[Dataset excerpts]
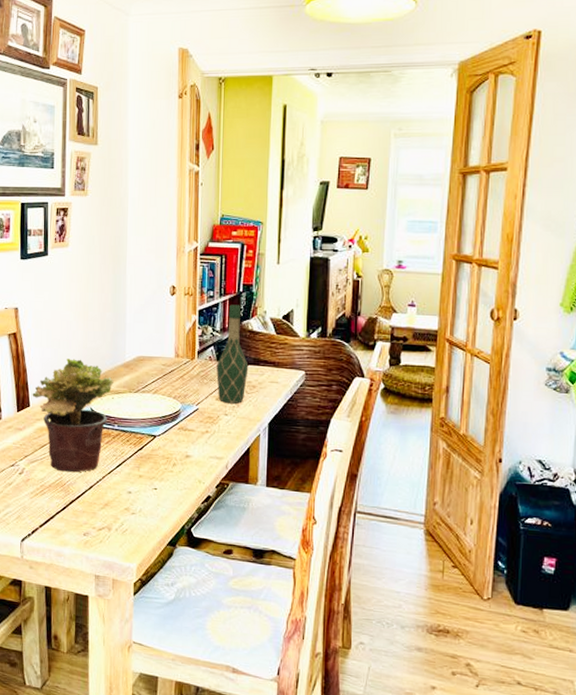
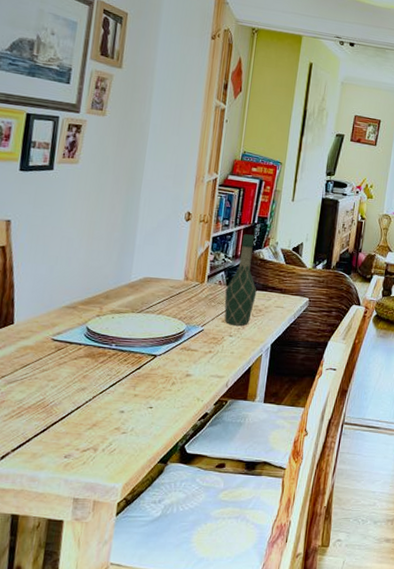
potted plant: present [32,358,114,473] -> none [18,276,116,393]

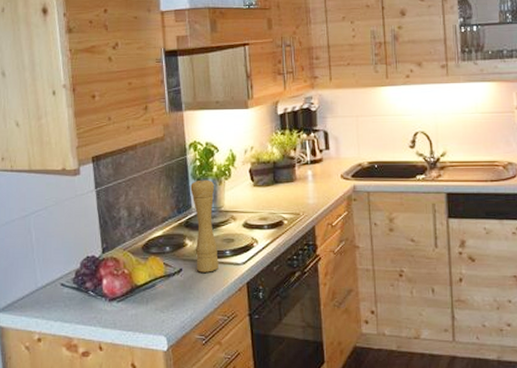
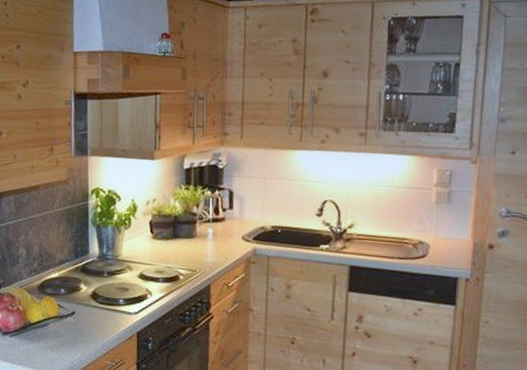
pepper mill: present [190,179,219,272] -> none [89,226,114,318]

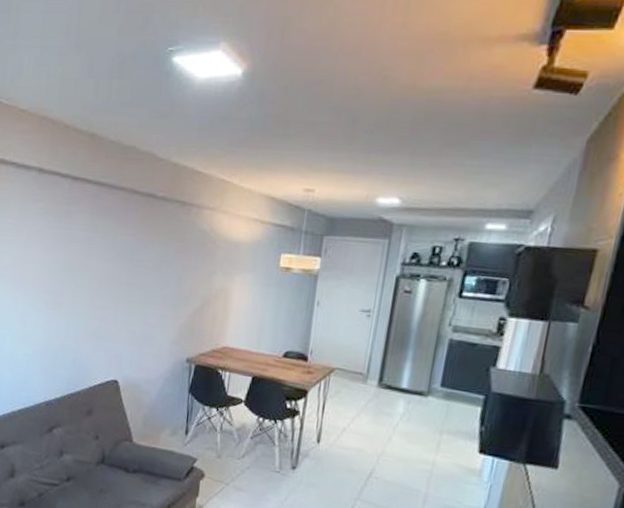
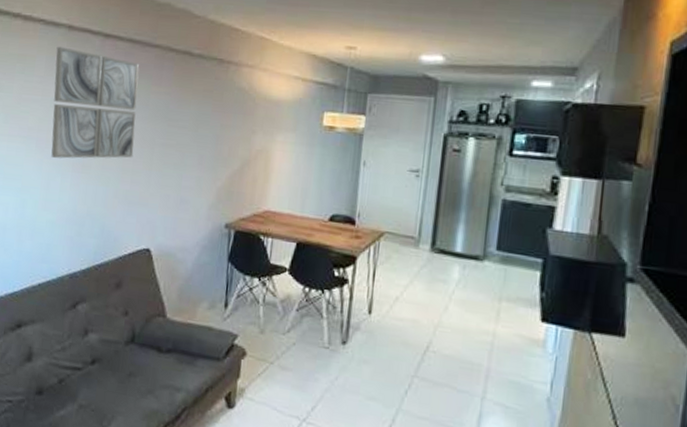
wall art: none [26,189,106,296] -> present [51,46,139,159]

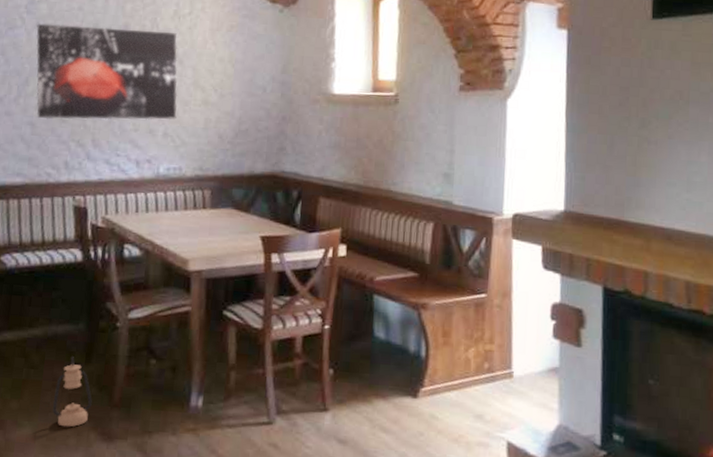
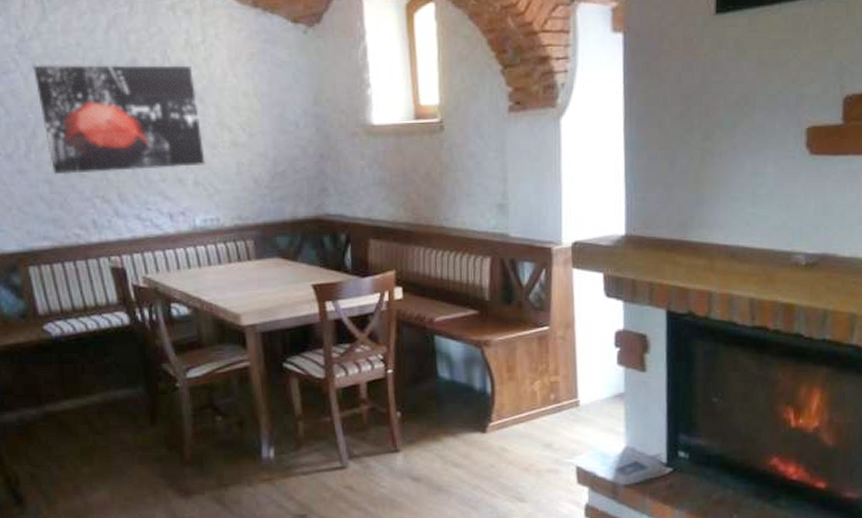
lantern: present [52,356,92,427] -> none [124,420,164,487]

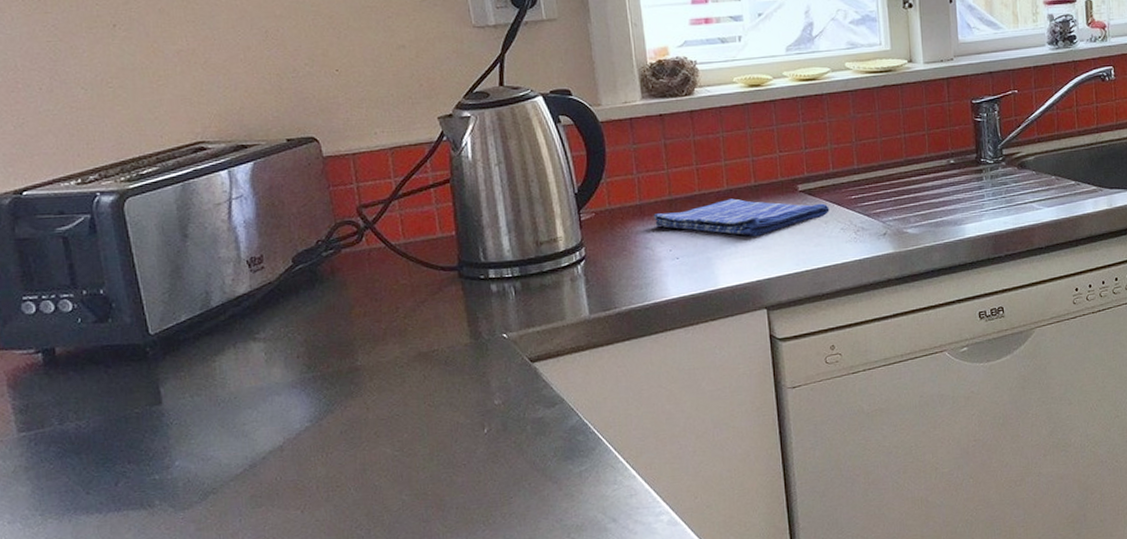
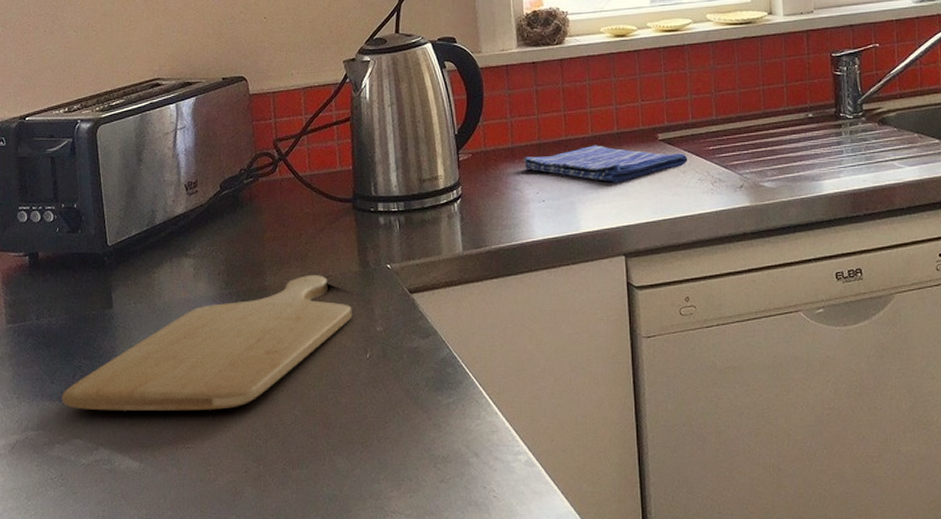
chopping board: none [102,350,465,520] -> present [62,275,352,411]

**Your goal:** The entries are to be written out again exactly, without their pictures.

**Output below:**
potted plant: present [32,358,114,473] -> none [18,276,116,393]

pepper mill: present [190,179,219,272] -> none [89,226,114,318]

wall art: none [26,189,106,296] -> present [51,46,139,159]

lantern: present [52,356,92,427] -> none [124,420,164,487]

chopping board: none [102,350,465,520] -> present [62,275,352,411]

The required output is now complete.